• _Passage_:

******************************

Unit Plan 23 (Grade 7 Social Studies): African Kingdoms of Trade and Power

Explore how West and East African kingdoms like Ghana, Mali, Songhai, and the Swahili city-states rose through trade, resources, and leadership—revealing how geography, power, and culture shaped everyday life across Africa.

  • Dr. Michael Kester-Haynes

Dr. Michael Kester-Haynes

12 Nov 2025 • 6 min read
Unit Plan 23 (Grade 7 Social Studies): African Kingdoms of Trade and Power

Focus: Examine how West and East African kingdoms grew through trade networks, resources, and leadership—and how power shaped daily life.

Grade Level: 7

Subject Area: Social Studies (World History • Geography • Economics • Inquiry)

Total Unit Duration: 5 sessions (one week), 50–60 minutes per session


I. Introduction

Students investigate West African empires (Ghana, Mali, Songhai) and East African city-states (Kilwa, Mombasa, Zanzibar) and related inland powers (e.g., Great Zimbabwe) to see how resources, routes, and rulers drove growth. Using maps, mini-sources, and visuals, learners connect trans-Saharan caravans and Indian Ocean monsoon trade to culture, religion, and governance.

Essential Questions

  • How did natural, human, and capital resources fuel the rise of African kingdoms?
  • In what ways did geography and trade routes connect West and East Africa to wider Afro-Eurasian exchange?
  • How did leadership and policy choices affect prosperity, inclusion, and conflict for different groups?

II. Objectives and Standards

Learning Objectives — Students will be able to:

  1. Identify how gold, salt, ivory, iron, and agricultural surpluses—plus merchants, sailors, scholars, and infrastructure—shaped regional economies (Econ.5).
  2. Explain how routes, ports, and monsoon/camel technologies spread goods, ideas, beliefs, and languages (Geo.5).
  3. Describe diverse perspectives and experiences (court elites, scholars, artisans, miners, caravaners, sailors, enslaved persons, rural communities) across regions (Hist.3).

******************************

• _Instructions_:
1 - List the groups whose perspectives and experiences students are expected to describe under the third learning objective of the unit plan.
2 - Summarize the unit plan in two sentences.
3 - According to the unit plan, how long is the entire unit?
The data records that follow are not required for any of the work on the unit plan.

(Data records)
******************************

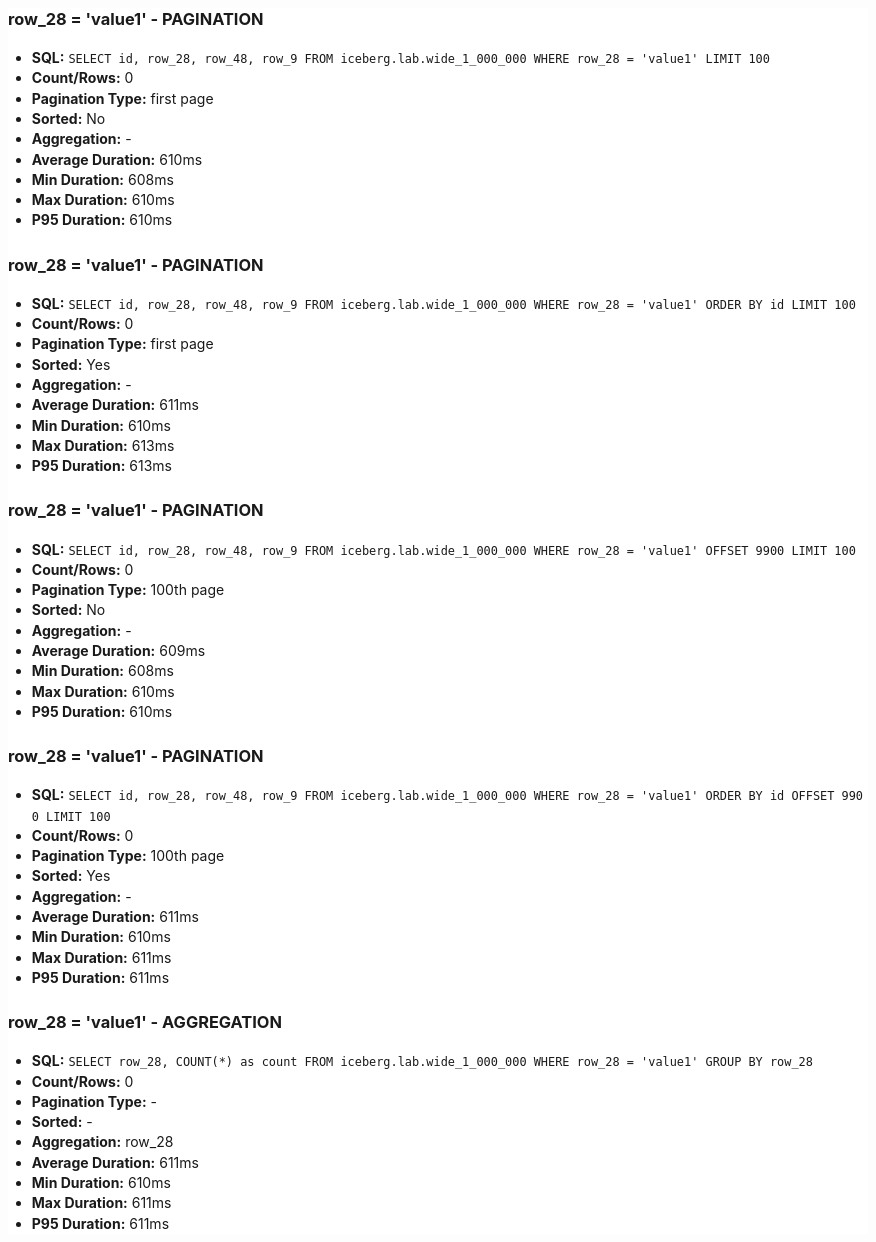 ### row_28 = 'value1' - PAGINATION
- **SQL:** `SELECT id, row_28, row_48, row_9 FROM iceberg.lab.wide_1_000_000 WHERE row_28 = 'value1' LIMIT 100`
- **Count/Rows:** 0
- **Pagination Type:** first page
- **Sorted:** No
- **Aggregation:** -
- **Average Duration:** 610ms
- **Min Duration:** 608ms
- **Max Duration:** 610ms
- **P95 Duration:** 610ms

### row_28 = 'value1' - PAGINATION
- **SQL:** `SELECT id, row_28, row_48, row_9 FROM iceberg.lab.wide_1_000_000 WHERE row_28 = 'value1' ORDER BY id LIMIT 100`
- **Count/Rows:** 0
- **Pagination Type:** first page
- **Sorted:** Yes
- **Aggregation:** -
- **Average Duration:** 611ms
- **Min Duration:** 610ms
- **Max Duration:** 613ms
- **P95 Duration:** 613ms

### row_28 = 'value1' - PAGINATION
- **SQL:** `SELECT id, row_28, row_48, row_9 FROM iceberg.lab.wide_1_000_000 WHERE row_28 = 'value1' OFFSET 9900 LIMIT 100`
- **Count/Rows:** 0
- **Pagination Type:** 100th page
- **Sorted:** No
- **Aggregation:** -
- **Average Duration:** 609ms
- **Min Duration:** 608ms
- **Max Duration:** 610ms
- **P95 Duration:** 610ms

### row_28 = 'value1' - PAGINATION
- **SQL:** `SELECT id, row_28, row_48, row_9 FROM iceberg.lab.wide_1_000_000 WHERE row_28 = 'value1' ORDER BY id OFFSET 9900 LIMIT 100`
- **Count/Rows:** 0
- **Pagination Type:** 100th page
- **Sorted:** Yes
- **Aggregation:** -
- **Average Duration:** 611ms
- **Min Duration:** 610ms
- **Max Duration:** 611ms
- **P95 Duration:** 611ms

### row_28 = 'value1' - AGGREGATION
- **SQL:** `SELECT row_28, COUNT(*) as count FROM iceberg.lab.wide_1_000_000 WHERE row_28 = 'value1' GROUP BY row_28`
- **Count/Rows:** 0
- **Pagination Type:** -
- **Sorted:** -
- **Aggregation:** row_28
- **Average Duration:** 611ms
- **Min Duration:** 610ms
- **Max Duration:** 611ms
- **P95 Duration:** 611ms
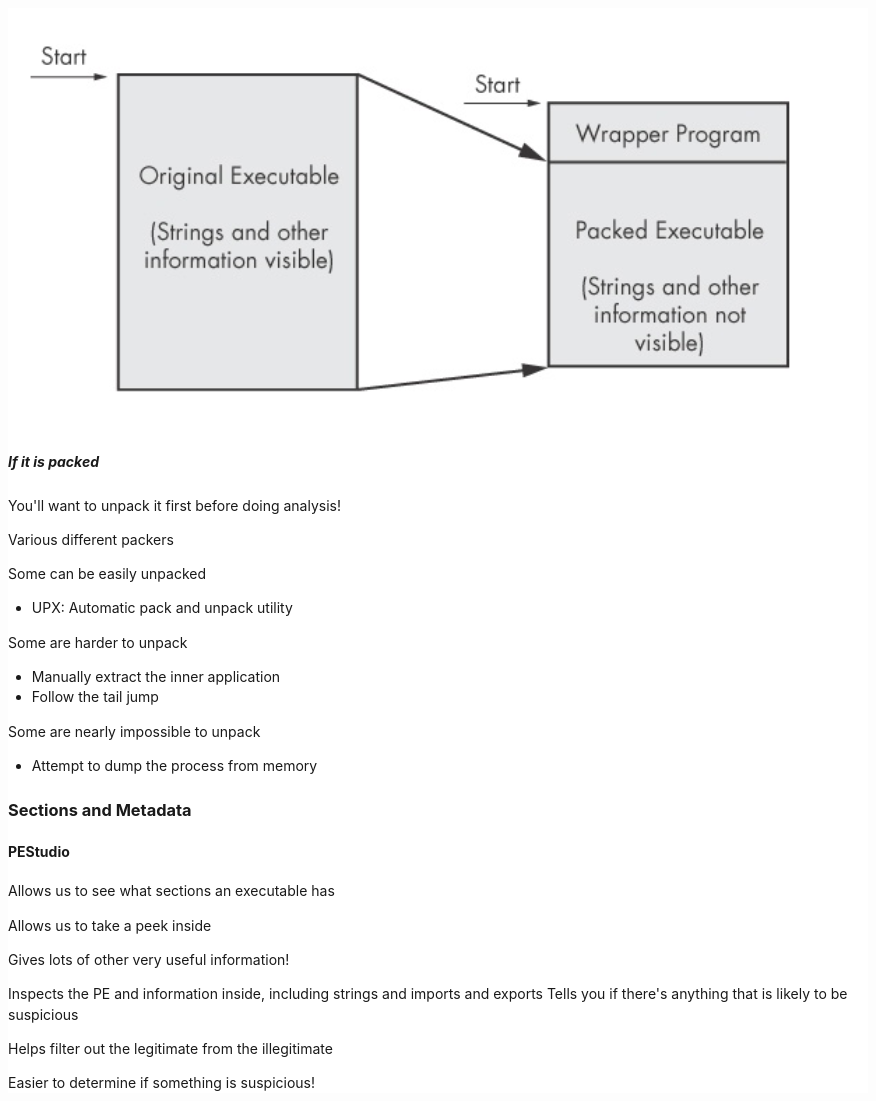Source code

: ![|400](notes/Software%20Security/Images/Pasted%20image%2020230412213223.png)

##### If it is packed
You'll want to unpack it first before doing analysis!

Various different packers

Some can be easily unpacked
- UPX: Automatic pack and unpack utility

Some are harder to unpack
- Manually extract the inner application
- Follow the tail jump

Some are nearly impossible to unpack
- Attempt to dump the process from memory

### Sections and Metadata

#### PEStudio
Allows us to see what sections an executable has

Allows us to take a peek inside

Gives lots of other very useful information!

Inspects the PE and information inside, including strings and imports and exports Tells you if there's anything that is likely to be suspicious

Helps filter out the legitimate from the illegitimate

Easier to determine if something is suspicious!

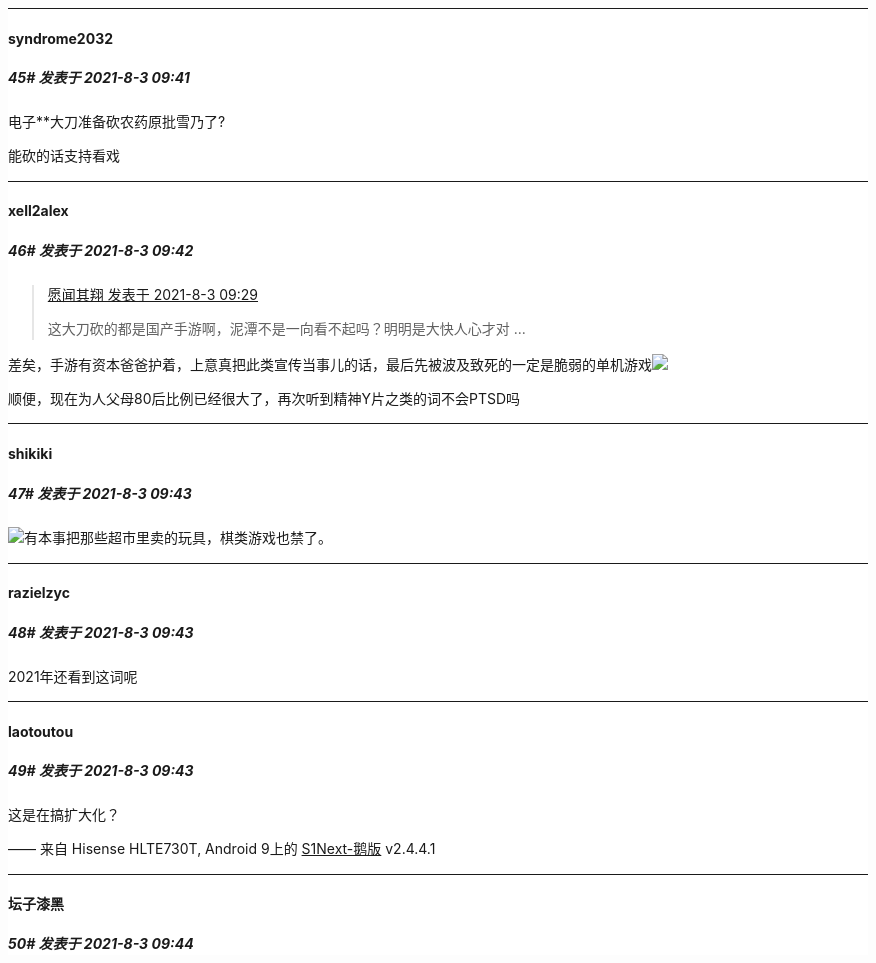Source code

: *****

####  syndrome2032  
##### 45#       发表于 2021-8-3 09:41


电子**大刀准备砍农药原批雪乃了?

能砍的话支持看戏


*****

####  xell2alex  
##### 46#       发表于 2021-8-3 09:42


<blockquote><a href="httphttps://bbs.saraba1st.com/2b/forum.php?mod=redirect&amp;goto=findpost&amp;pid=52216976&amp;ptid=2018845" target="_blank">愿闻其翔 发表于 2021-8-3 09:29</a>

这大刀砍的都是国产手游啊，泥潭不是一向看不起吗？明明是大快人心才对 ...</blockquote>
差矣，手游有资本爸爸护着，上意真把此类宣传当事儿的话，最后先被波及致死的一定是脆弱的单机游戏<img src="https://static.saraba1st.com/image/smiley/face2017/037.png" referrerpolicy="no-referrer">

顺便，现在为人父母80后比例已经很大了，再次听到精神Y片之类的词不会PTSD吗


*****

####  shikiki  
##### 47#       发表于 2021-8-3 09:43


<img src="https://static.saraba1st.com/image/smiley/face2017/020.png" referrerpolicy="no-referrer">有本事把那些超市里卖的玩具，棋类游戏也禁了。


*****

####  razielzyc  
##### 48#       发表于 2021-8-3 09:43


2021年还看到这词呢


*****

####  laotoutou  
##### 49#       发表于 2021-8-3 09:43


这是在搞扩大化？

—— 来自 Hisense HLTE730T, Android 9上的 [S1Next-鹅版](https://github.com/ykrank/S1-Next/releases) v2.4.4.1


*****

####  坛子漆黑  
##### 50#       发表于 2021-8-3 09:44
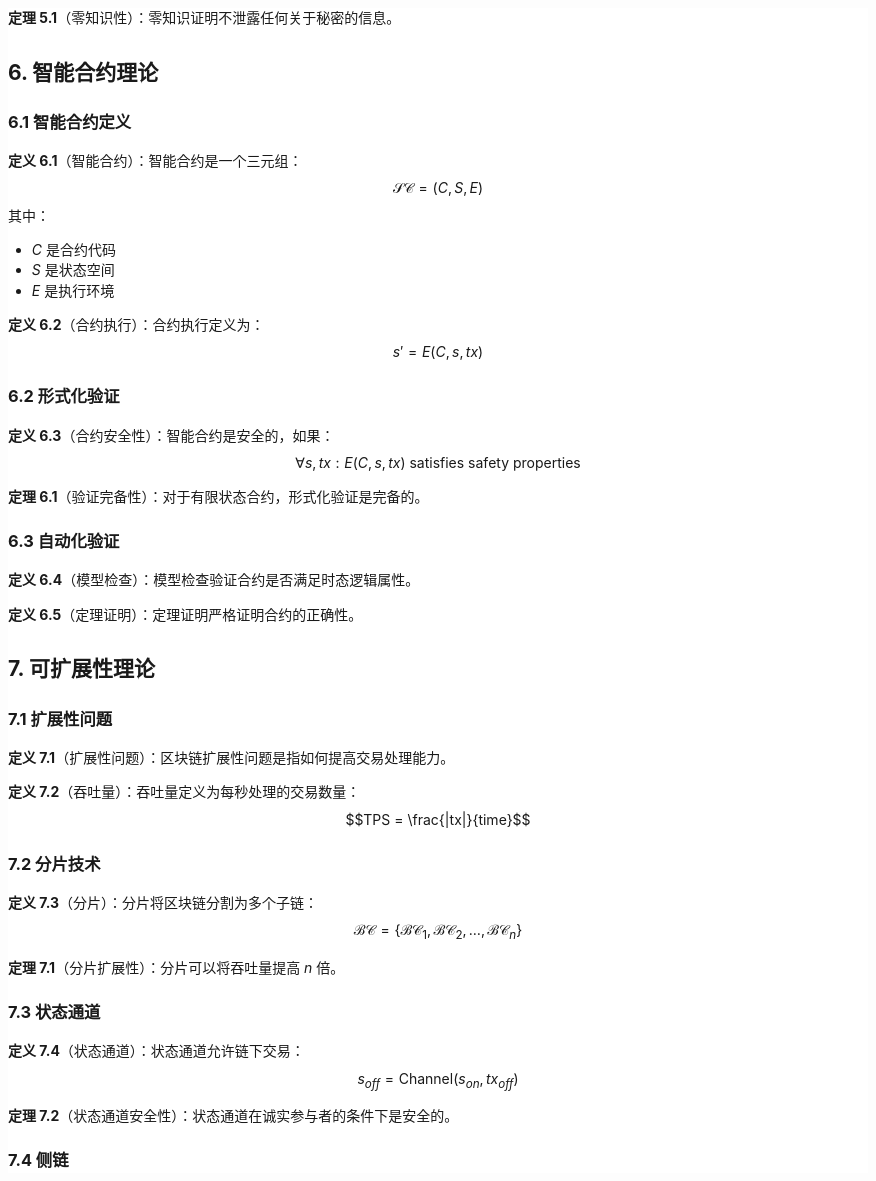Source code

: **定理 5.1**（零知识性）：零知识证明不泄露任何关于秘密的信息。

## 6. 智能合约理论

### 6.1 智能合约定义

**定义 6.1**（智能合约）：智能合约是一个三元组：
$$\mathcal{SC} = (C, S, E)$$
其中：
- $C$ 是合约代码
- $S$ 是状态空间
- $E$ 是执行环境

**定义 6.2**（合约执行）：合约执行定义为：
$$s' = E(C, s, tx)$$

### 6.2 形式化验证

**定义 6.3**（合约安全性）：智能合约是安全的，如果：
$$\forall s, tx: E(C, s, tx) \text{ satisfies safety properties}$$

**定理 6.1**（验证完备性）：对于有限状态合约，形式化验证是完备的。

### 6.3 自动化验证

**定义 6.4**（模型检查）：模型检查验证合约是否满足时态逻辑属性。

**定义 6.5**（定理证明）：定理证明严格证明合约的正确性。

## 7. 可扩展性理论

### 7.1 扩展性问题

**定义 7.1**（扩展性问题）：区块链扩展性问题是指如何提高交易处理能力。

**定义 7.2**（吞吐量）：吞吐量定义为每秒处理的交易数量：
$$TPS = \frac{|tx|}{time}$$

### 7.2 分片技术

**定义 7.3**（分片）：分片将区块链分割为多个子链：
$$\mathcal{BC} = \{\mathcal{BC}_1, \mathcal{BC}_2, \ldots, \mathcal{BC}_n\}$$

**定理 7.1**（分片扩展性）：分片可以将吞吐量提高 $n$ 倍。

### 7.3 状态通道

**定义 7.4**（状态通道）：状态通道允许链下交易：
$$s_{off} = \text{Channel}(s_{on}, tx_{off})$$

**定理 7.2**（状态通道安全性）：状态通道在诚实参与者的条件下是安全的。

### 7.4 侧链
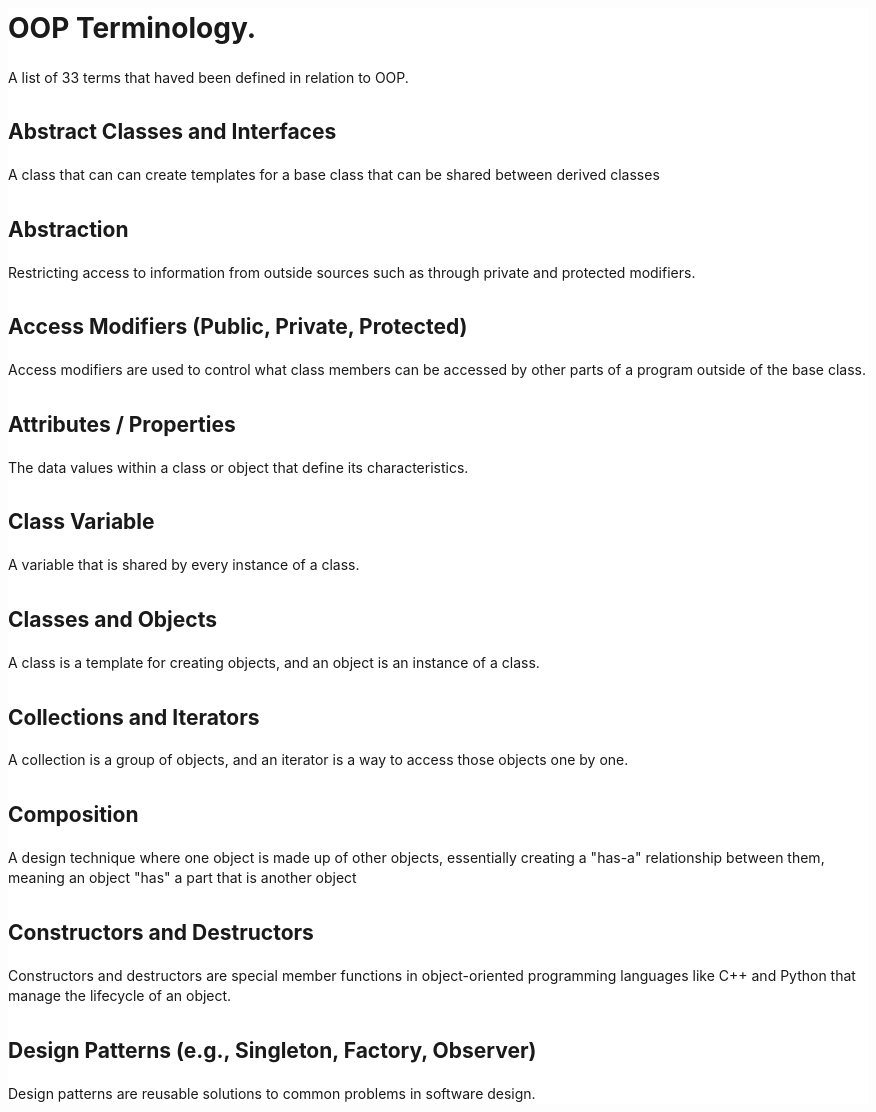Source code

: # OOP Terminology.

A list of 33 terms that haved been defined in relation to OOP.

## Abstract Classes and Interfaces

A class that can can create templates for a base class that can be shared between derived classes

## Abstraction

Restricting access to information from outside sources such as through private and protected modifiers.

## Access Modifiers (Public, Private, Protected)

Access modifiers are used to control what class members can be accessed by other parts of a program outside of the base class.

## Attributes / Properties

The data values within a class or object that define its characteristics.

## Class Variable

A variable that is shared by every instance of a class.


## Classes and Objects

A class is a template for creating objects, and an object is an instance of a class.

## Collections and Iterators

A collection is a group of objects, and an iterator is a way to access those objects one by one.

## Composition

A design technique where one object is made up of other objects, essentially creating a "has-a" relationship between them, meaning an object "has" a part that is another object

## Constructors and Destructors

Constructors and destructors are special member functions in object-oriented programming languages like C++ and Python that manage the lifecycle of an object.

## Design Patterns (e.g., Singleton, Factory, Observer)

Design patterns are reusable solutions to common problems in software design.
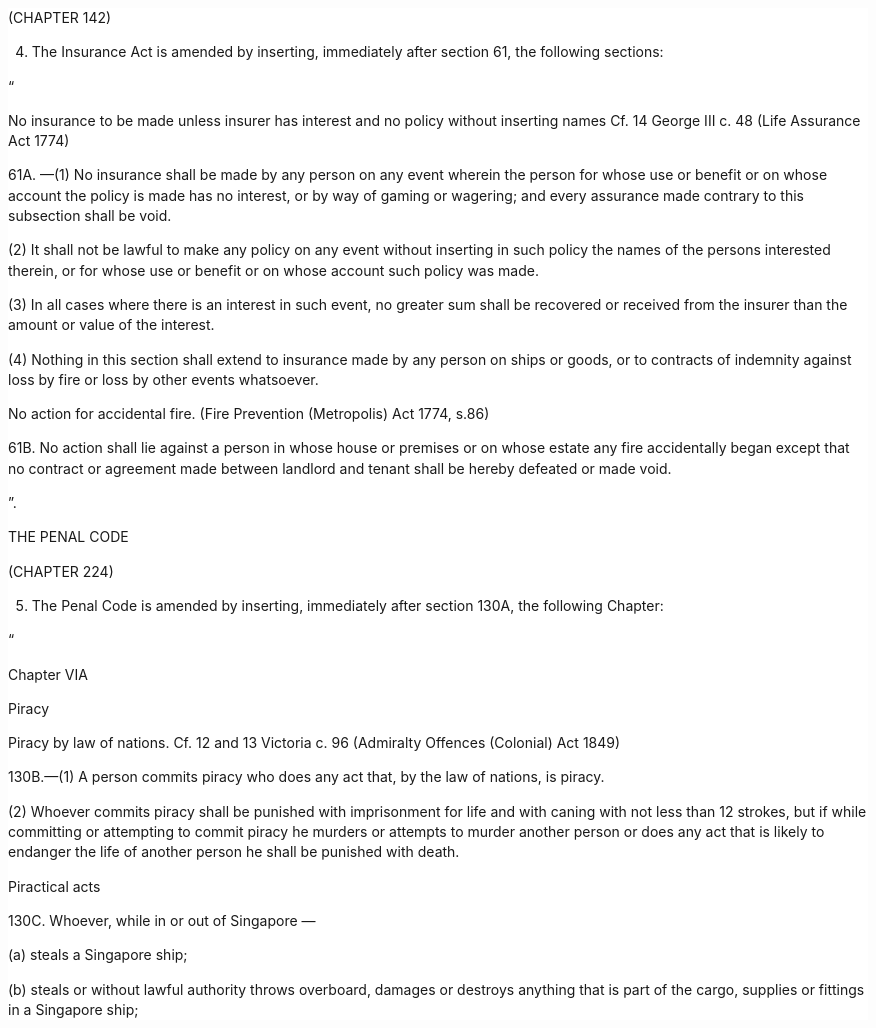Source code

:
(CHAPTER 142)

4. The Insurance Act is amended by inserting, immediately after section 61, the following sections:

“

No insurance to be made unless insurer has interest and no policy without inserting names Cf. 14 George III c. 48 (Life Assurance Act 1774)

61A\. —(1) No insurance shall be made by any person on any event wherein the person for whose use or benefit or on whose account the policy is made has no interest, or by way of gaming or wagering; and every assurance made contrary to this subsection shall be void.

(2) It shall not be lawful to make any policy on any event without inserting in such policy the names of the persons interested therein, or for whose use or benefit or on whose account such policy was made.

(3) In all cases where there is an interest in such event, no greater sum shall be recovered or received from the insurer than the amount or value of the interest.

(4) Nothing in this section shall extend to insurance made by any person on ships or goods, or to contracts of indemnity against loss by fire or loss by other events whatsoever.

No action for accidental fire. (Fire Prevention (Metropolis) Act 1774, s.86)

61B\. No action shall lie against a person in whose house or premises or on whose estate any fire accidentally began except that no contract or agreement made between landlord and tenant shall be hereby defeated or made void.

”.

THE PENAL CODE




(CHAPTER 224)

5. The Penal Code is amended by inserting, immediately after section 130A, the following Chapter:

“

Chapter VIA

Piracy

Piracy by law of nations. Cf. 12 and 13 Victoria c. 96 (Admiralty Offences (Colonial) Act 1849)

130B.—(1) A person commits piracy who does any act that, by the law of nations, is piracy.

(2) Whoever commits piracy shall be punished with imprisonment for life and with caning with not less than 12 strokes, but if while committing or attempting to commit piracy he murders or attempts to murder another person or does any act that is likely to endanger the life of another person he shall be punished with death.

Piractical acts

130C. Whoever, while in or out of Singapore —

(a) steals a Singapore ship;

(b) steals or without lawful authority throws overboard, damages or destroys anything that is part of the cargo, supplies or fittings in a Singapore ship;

******************************

• _Responses in order_:
1 - Court elites, scholars, artisans, miners, caravaners, sailors, enslaved persons, and rural communities.

2 - This five-session Grade 7 social studies unit examines how West African empires such as Ghana, Mali, and Songhai, along with East African city-states and inland powers like Great Zimbabwe, grew through trade, resources, and leadership. Using maps, mini-sources, and visuals, students connect trans-Saharan and Indian Ocean trade to culture, religion, and governance, and they learn to identify economic resources, explain how routes spread goods and ideas, and describe the experiences of different groups.

3 - Five sessions over one week, each lasting 50–60 minutes.